Work required
Give the count of lines in the records that contain the string "pinky", and write nothing but that number.

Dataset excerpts
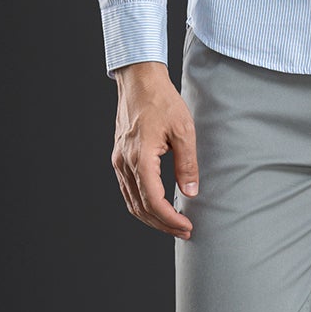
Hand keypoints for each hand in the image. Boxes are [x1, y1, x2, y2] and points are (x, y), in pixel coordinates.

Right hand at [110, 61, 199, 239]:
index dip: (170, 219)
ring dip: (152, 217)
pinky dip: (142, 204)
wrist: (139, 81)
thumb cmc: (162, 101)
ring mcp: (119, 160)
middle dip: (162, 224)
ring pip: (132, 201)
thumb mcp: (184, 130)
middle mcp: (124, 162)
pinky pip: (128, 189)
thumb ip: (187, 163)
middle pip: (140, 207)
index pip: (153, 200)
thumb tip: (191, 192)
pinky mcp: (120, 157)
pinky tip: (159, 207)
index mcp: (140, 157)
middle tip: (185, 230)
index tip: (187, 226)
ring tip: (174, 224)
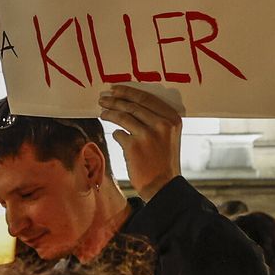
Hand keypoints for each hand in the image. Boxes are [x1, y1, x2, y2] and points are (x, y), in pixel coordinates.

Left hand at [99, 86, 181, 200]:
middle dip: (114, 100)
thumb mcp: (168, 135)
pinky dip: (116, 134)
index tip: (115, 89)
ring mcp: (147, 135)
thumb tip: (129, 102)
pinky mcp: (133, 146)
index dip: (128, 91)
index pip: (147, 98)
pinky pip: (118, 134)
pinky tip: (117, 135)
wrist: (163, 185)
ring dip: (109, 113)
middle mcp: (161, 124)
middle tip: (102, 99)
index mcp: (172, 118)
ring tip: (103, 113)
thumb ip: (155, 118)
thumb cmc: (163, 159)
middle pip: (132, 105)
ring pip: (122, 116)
==
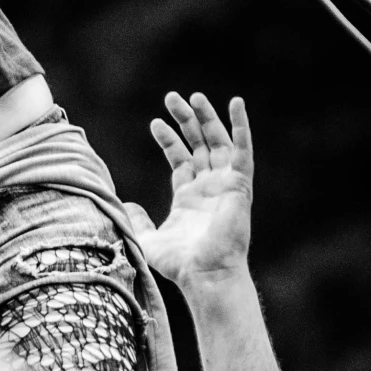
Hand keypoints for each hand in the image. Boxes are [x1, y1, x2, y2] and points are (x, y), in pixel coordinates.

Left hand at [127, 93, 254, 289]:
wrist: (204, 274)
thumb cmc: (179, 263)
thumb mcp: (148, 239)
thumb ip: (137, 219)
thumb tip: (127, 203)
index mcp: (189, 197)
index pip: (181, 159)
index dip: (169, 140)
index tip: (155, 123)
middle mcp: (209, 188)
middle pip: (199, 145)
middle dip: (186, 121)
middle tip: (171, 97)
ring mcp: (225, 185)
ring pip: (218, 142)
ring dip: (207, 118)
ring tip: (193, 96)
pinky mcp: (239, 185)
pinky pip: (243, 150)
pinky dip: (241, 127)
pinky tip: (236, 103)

Exercise response
12